## What needs to be done
Return all of the lines below unchanged, character for character.

(Lines of data)
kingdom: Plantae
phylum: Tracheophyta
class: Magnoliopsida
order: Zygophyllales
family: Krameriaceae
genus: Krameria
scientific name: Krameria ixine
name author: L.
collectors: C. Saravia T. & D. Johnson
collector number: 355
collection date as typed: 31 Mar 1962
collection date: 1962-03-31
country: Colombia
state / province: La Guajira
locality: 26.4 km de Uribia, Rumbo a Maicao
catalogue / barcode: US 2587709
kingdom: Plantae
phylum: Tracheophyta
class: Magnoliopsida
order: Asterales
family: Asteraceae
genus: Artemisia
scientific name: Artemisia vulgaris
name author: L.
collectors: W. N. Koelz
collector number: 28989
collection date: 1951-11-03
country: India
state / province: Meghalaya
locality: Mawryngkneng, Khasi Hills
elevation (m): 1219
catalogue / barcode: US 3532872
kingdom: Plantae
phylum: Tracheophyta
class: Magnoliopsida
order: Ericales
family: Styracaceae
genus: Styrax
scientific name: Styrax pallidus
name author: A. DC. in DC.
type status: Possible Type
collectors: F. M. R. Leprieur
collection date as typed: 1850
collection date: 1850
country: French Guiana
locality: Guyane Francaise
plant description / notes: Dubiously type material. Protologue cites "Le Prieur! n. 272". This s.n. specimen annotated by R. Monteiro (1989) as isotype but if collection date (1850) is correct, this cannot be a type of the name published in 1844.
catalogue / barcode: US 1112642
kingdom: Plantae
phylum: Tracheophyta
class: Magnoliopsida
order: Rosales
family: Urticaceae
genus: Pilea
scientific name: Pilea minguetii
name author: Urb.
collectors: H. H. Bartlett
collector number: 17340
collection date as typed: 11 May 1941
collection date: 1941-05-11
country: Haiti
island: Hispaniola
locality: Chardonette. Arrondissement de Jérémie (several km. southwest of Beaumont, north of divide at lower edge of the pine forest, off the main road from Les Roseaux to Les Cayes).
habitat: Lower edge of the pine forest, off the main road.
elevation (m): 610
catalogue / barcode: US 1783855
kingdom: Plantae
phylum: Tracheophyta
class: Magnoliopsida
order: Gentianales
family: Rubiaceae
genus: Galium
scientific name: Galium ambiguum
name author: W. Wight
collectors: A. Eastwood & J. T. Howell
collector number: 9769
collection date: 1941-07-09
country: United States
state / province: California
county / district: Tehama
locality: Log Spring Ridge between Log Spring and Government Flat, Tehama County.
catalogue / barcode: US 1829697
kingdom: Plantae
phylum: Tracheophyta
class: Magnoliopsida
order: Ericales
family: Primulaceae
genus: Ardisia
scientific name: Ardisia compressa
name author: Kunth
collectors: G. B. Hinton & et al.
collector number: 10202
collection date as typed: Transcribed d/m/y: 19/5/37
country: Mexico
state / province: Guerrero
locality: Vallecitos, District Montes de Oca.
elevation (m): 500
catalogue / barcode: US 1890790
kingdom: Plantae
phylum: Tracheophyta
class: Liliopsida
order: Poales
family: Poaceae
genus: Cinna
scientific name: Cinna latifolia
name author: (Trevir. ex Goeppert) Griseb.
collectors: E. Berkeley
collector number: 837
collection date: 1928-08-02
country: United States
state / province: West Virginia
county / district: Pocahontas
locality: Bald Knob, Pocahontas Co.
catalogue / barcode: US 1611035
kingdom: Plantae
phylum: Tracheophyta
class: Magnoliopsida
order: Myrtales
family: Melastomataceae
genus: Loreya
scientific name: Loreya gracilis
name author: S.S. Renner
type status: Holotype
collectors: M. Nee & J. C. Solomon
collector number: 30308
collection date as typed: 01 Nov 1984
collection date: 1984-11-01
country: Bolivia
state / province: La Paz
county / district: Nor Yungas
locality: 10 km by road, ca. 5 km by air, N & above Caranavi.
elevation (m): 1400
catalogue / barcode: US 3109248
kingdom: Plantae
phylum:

## The output
kingdom: Plantae
phylum: Tracheophyta
class: Magnoliopsida
order: Zygophyllales
family: Krameriaceae
genus: Krameria
scientific name: Krameria ixine
name author: L.
collectors: C. Saravia T. & D. Johnson
collector number: 355
collection date as typed: 31 Mar 1962
collection date: 1962-03-31
country: Colombia
state / province: La Guajira
locality: 26.4 km de Uribia, Rumbo a Maicao
catalogue / barcode: US 2587709
kingdom: Plantae
phylum: Tracheophyta
class: Magnoliopsida
order: Asterales
family: Asteraceae
genus: Artemisia
scientific name: Artemisia vulgaris
name author: L.
collectors: W. N. Koelz
collector number: 28989
collection date: 1951-11-03
country: India
state / province: Meghalaya
locality: Mawryngkneng, Khasi Hills
elevation (m): 1219
catalogue / barcode: US 3532872
kingdom: Plantae
phylum: Tracheophyta
class: Magnoliopsida
order: Ericales
family: Styracaceae
genus: Styrax
scientific name: Styrax pallidus
name author: A. DC. in DC.
type status: Possible Type
collectors: F. M. R. Leprieur
collection date as typed: 1850
collection date: 1850
country: French Guiana
locality: Guyane Francaise
plant description / notes: Dubiously type material. Protologue cites "Le Prieur! n. 272". This s.n. specimen annotated by R. Monteiro (1989) as isotype but if collection date (1850) is correct, this cannot be a type of the name published in 1844.
catalogue / barcode: US 1112642
kingdom: Plantae
phylum: Tracheophyta
class: Magnoliopsida
order: Rosales
family: Urticaceae
genus: Pilea
scientific name: Pilea minguetii
name author: Urb.
collectors: H. H. Bartlett
collector number: 17340
collection date as typed: 11 May 1941
collection date: 1941-05-11
country: Haiti
island: Hispaniola
locality: Chardonette. Arrondissement de Jérémie (several km. southwest of Beaumont, north of divide at lower edge of the pine forest, off the main road from Les Roseaux to Les Cayes).
habitat: Lower edge of the pine forest, off the main road.
elevation (m): 610
catalogue / barcode: US 1783855
kingdom: Plantae
phylum: Tracheophyta
class: Magnoliopsida
order: Gentianales
family: Rubiaceae
genus: Galium
scientific name: Galium ambiguum
name author: W. Wight
collectors: A. Eastwood & J. T. Howell
collector number: 9769
collection date: 1941-07-09
country: United States
state / province: California
county / district: Tehama
locality: Log Spring Ridge between Log Spring and Government Flat, Tehama County.
catalogue / barcode: US 1829697
kingdom: Plantae
phylum: Tracheophyta
class: Magnoliopsida
order: Ericales
family: Primulaceae
genus: Ardisia
scientific name: Ardisia compressa
name author: Kunth
collectors: G. B. Hinton & et al.
collector number: 10202
collection date as typed: Transcribed d/m/y: 19/5/37
country: Mexico
state / province: Guerrero
locality: Vallecitos, District Montes de Oca.
elevation (m): 500
catalogue / barcode: US 1890790
kingdom: Plantae
phylum: Tracheophyta
class: Liliopsida
order: Poales
family: Poaceae
genus: Cinna
scientific name: Cinna latifolia
name author: (Trevir. ex Goeppert) Griseb.
collectors: E. Berkeley
collector number: 837
collection date: 1928-08-02
country: United States
state / province: West Virginia
county / district: Pocahontas
locality: Bald Knob, Pocahontas Co.
catalogue / barcode: US 1611035
kingdom: Plantae
phylum: Tracheophyta
class: Magnoliopsida
order: Myrtales
family: Melastomataceae
genus: Loreya
scientific name: Loreya gracilis
name author: S.S. Renner
type status: Holotype
collectors: M. Nee & J. C. Solomon
collector number: 30308
collection date as typed: 01 Nov 1984
collection date: 1984-11-01
country: Bolivia
state / province: La Paz
county / district: Nor Yungas
locality: 10 km by road, ca. 5 km by air, N & above Caranavi.
elevation (m): 1400
catalogue / barcode: US 3109248
kingdom: Plantae
phylum:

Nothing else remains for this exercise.